CineVisioni: la recensione di Green Book

In programmazione a Grosseto – The Space Cinema

Nel 1962, dopo la chiusura di uno dei migliori club di New York in cui lavorava, il buttafuori italoamericano Tony Vallelonga, detto Tony Lip per la sua capacità oratoria, deve a tutti i costi trovare un lavoro per mantenere la sua famiglia.

Accetta di lavorare per il pianista afroamericano Don Shirley e decide di seguirlo in tour nel sud degli Stati Uniti dove il pianista, nonostante sia accolto trionfalmente durante i suoi concerti, subisce vessazioni e violenze a causa dei forti pregiudizi contro i neri ancora vigenti nella zona, tanto che si deve affidare a una guida stradale, il Green Book che dà il titolo al film, dove sono indicati alberghi e ristoranti dove si accettano i neri.

Nonostante le differenze e gli iniziali contrasti, tra Don Shirley e Tony Lip si instaurerà una forte amicizia.

Peter Farrelly, regista di Green Book ha firmato molti film in coppia con il fratello Bobby, conosciuti appunto come i fratelli Farrelly.
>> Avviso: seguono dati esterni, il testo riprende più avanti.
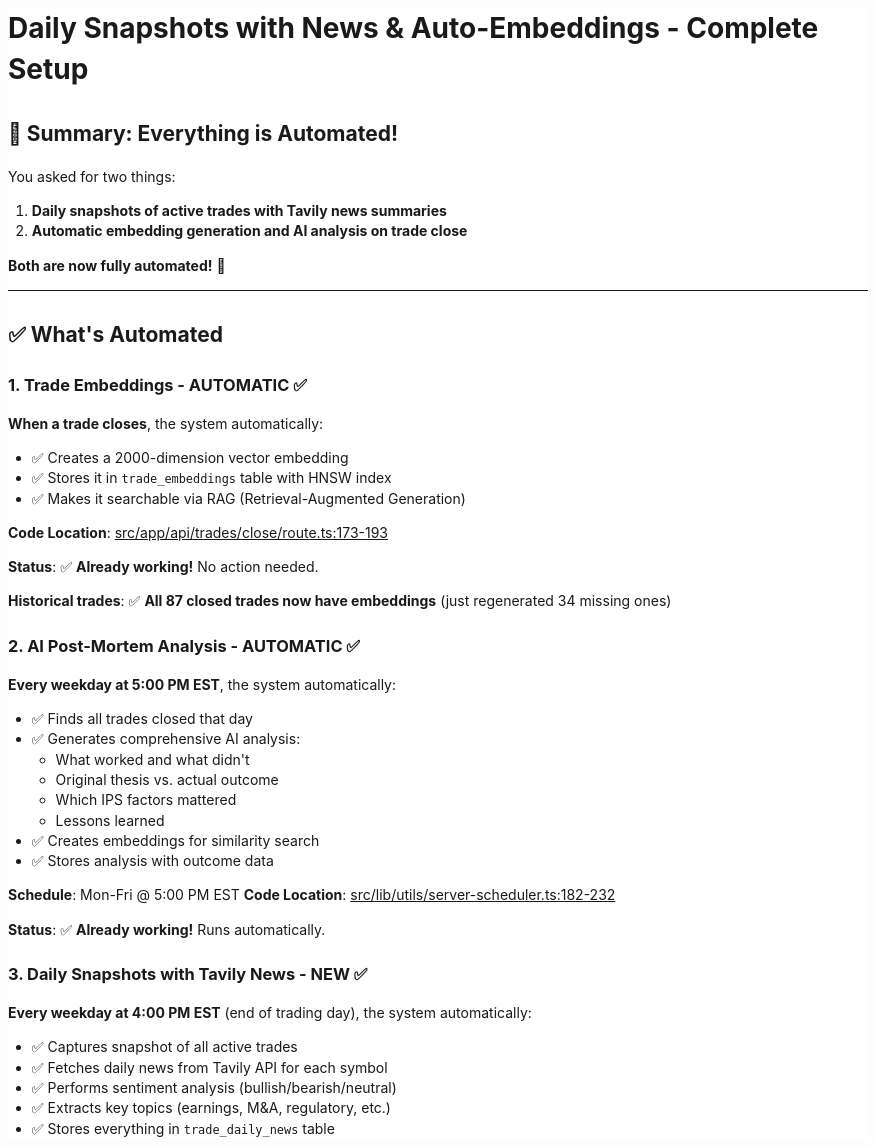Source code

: # Daily Snapshots with News & Auto-Embeddings - Complete Setup

## 🎉 Summary: Everything is Automated!

You asked for two things:
1. **Daily snapshots of active trades with Tavily news summaries**
2. **Automatic embedding generation and AI analysis on trade close**

**Both are now fully automated!** 🚀

---

## ✅ What's Automated

### 1. **Trade Embeddings** - AUTOMATIC ✅

**When a trade closes**, the system automatically:
- ✅ Creates a 2000-dimension vector embedding
- ✅ Stores it in `trade_embeddings` table with HNSW index
- ✅ Makes it searchable via RAG (Retrieval-Augmented Generation)

**Code Location**: [src/app/api/trades/close/route.ts:173-193](src/app/api/trades/close/route.ts#L173-L193)

**Status**: ✅ **Already working!** No action needed.

**Historical trades**: ✅ **All 87 closed trades now have embeddings** (just regenerated 34 missing ones)

### 2. **AI Post-Mortem Analysis** - AUTOMATIC ✅

**Every weekday at 5:00 PM EST**, the system automatically:
- ✅ Finds all trades closed that day
- ✅ Generates comprehensive AI analysis:
  - What worked and what didn't
  - Original thesis vs. actual outcome
  - Which IPS factors mattered
  - Lessons learned
- ✅ Creates embeddings for similarity search
- ✅ Stores analysis with outcome data

**Schedule**: Mon-Fri @ 5:00 PM EST
**Code Location**: [src/lib/utils/server-scheduler.ts:182-232](src/lib/utils/server-scheduler.ts#L182-L232)

**Status**: ✅ **Already working!** Runs automatically.

### 3. **Daily Snapshots with Tavily News** - NEW ✅

**Every weekday at 4:00 PM EST** (end of trading day), the system automatically:
- ✅ Captures snapshot of all active trades
- ✅ Fetches daily news from Tavily API for each symbol
- ✅ Performs sentiment analysis (bullish/bearish/neutral)
- ✅ Extracts key topics (earnings, M&A, regulatory, etc.)
- ✅ Stores everything in `trade_daily_news` table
Il duo ha all’attivo moltissimi successi, dalla saga di Scemo e più scemo a  Tutti pazzi per Mary. Le loro commedie hanno sempre avuto due ingredienti fondamentali: un gran ritmo e una certa quantità di politicamente scorretto.

Logico aspettarsi quindi lo stesso da questo lavoro di Peter Farrelly. Poi si scopre che i protagonisti sono Viggo Mortensen (facilissimo ricordarselo ne Il Signore degli Anelli ma anche in A History of Violence A Dangerous Method) e Mahershala Ali (visto in House Of Cards e premio Oscar per Moonlight) e ci si confonde un po’. Soprattutto vedendosi trasportati nell’America dei primi anni Sessanta.

Ma Mortensen ha qualche chilo in più ed è un sorprendentemente brillante italoamericano, mentre Ali è un dandy di colore del tutto credibile. E qui le cose si fanno interessanti. Proprio nel contrasto tra questi due personaggi si sviluppa Green Book e trae linfa vitale dalla splendida interpretazione di ambo gli attori, che trascinano la pellicola nel solco di una sceneggiatura ben scritta. Siamo lontani dalla comicità quasi slapstick tipica dei Farrelly, qui sostituita da piacevoli momenti di sorriso su un tema spinoso e che tocca le coscienze.

Stiamo ovviamente parlando di segregazione, quella forma di esclusione della popolazione nera, relegata appunto nel Green Book, per la quale la star Shirley non può cenare nel locale in cui si esibirà come acclamatissima guest star, o non potrà usufruire della toilette di un ristorante, vedendosi proposta una terribile latrina esterna come alternativa per i black people.

Eppure Green Book riesce a non essere mai didascalico, né paternalistico. Anzi, tocca temi importanti scuotendo le coscienze proprio per la “banalità del male”. Significativo il duetto: “Hey, dottore, non scrivo io le regole!” – “Ah no? E chi le scrive?”. Sono le persone che, accettandole, scrivono di loro pugno le regole più abiette.

Nel libro dei film da vedere, aggiungete Green Book: ne uscirete arricchiti da un bel messaggio e qualche sorriso.